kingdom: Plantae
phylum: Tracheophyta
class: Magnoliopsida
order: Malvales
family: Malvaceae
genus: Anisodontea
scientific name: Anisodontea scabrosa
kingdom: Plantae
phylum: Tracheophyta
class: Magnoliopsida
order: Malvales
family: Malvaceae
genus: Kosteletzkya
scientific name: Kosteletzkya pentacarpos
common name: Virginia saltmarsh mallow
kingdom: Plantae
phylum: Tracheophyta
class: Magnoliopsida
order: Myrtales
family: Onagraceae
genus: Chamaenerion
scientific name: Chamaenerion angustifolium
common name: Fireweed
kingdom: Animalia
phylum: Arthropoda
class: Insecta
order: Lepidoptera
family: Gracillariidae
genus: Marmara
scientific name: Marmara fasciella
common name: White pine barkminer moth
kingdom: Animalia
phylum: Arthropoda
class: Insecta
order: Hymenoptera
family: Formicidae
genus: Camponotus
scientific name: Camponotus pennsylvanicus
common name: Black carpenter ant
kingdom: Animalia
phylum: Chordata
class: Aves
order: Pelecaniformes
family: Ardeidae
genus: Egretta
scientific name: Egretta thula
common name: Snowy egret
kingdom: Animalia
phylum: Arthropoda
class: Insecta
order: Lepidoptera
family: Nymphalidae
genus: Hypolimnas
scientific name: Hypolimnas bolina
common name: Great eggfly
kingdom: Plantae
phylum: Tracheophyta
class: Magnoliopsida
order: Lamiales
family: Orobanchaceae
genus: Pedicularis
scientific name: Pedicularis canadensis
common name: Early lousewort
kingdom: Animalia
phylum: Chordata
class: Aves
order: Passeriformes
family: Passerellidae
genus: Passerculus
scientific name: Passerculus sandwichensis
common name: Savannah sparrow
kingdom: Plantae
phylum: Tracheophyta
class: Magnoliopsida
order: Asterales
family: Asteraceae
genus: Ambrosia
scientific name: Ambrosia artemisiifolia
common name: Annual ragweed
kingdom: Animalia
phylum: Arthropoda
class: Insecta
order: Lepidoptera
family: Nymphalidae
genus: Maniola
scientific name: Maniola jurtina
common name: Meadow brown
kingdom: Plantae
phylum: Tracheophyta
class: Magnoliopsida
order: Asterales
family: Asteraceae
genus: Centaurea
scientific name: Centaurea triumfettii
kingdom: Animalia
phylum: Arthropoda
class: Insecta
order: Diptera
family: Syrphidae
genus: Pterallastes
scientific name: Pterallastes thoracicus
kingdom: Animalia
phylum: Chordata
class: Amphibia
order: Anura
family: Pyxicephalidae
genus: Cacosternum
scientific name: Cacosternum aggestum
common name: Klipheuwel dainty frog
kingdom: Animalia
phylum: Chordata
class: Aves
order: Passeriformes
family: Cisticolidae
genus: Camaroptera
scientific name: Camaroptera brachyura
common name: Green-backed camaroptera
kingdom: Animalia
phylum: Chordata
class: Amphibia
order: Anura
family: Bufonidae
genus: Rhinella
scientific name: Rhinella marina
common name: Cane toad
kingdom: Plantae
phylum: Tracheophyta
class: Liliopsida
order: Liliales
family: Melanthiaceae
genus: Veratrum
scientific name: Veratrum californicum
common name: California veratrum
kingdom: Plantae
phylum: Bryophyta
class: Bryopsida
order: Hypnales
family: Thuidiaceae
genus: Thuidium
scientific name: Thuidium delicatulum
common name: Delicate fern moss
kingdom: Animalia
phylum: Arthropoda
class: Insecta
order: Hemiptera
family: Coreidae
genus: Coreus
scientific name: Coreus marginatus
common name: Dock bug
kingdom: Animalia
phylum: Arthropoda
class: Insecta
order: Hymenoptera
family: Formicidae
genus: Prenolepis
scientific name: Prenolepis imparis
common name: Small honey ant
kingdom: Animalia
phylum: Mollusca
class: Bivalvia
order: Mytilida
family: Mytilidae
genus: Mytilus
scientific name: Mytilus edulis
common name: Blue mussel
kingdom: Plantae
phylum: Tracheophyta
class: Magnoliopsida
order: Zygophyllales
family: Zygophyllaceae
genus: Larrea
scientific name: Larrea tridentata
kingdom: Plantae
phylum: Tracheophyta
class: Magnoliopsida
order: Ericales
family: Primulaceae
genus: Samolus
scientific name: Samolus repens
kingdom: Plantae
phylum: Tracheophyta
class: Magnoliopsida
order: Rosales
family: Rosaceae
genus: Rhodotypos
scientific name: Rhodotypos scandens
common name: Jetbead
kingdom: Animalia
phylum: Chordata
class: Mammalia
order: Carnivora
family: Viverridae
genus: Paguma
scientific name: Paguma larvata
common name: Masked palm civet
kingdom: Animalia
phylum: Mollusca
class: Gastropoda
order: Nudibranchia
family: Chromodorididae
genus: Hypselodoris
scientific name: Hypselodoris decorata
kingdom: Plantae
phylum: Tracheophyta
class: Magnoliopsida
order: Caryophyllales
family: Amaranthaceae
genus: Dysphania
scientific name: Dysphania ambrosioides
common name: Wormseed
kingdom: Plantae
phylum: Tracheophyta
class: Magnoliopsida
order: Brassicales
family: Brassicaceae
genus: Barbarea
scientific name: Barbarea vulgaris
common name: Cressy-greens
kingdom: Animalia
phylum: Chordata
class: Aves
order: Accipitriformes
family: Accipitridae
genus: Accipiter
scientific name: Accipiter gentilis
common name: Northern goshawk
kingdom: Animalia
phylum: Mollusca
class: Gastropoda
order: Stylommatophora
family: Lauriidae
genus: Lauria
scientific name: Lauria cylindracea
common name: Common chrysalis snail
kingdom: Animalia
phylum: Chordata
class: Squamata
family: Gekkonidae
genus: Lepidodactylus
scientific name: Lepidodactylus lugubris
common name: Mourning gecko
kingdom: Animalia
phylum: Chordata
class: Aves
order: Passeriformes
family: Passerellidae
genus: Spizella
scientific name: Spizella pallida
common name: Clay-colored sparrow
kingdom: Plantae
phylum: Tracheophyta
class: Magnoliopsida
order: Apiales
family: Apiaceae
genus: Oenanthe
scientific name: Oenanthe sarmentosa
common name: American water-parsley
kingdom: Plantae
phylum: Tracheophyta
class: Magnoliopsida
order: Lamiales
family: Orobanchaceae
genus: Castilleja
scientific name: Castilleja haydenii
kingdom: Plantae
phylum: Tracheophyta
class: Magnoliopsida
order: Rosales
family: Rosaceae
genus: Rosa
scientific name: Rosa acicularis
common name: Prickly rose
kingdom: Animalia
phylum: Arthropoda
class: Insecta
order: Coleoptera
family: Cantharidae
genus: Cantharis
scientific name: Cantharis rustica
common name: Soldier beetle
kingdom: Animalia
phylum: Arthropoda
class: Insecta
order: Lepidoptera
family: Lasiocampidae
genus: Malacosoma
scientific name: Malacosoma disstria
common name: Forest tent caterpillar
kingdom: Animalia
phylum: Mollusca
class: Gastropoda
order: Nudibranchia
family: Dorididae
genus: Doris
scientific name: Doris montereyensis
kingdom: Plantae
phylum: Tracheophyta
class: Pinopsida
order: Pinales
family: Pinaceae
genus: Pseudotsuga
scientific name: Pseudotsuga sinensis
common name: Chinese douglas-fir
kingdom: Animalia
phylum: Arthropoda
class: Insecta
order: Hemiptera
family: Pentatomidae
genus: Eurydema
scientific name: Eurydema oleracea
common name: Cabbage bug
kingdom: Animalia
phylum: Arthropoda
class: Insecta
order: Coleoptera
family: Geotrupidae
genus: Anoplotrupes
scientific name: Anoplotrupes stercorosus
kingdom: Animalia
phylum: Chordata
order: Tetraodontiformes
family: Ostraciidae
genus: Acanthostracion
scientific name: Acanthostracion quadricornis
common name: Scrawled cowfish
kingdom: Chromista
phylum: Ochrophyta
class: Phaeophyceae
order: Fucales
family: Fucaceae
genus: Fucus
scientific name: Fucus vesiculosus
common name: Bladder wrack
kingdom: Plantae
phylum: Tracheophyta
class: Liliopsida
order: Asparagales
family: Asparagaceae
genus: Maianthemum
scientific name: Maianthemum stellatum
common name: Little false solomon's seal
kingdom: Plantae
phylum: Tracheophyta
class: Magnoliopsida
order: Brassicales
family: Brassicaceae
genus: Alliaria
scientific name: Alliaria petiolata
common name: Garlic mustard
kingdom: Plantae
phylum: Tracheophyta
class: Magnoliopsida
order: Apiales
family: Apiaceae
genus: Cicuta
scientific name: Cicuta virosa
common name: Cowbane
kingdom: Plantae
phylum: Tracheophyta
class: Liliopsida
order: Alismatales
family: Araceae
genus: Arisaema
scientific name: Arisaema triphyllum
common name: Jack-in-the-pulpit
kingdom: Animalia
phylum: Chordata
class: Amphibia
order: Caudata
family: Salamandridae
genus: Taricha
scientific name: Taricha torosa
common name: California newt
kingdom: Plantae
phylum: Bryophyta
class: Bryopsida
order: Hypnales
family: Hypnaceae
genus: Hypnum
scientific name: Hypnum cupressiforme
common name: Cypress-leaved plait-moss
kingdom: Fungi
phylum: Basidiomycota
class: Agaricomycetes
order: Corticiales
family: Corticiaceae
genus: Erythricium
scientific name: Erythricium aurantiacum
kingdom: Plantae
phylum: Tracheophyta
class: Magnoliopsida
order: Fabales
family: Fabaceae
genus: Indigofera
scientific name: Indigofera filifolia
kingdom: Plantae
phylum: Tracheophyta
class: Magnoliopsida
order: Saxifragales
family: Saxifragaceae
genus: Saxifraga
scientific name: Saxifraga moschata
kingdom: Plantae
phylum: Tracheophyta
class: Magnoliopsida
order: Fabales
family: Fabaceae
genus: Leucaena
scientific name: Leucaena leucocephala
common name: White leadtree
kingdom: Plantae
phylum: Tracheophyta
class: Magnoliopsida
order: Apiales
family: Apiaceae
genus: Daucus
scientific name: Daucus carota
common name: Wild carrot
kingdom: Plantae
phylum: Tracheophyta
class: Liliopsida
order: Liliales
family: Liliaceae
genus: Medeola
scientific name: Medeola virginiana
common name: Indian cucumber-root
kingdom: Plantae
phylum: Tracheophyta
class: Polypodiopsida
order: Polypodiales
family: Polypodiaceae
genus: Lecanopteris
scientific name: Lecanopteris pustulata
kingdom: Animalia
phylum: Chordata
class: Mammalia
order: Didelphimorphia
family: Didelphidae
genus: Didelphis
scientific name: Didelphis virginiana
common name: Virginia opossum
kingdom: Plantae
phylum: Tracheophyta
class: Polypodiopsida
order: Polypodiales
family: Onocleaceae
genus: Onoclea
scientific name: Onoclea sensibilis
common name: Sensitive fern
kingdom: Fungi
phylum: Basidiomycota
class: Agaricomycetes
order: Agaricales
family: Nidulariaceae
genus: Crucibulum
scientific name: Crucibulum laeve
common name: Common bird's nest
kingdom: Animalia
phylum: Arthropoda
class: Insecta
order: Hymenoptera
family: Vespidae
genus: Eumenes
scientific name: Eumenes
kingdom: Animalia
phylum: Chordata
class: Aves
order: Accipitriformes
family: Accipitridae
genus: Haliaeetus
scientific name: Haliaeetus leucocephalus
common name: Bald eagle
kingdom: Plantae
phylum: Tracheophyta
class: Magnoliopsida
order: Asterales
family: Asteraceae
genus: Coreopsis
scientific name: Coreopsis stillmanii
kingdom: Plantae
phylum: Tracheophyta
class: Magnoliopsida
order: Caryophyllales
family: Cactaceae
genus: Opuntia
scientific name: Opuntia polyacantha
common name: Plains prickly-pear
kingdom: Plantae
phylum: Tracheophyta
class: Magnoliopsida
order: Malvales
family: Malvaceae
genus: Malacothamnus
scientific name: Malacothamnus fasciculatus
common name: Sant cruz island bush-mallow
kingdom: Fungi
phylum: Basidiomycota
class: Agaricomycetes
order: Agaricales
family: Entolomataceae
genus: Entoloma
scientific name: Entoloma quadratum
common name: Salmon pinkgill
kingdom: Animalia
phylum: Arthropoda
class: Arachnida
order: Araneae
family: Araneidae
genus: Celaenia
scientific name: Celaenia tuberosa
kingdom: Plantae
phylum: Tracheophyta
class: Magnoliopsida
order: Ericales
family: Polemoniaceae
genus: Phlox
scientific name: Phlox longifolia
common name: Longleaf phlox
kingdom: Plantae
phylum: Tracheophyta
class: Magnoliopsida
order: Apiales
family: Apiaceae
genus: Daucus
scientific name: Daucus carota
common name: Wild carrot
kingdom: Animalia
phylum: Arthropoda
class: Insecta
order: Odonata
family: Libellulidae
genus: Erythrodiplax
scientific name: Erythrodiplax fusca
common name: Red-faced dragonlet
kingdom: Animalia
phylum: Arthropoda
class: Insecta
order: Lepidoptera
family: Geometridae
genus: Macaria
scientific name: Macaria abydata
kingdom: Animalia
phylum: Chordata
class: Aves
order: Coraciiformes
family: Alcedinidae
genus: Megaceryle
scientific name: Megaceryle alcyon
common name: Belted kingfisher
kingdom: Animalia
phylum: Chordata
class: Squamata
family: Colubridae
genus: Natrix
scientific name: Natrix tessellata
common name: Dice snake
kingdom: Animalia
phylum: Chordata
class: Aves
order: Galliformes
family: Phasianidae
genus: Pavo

_ _ _ _ _ _ _

### What is required
Which lines above run from the line that contains "genus: Alliaria" through the line that contains "order: Alismatales"? Extract them word for word, both ends included, and nothing else.

### Worked solution
genus: Alliaria
scientific name: Alliaria petiolata
common name: Garlic mustard
kingdom: Plantae
phylum: Tracheophyta
class: Magnoliopsida
order: Apiales
family: Apiaceae
genus: Cicuta
scientific name: Cicuta virosa
common name: Cowbane
kingdom: Plantae
phylum: Tracheophyta
class: Liliopsida
order: Alismatales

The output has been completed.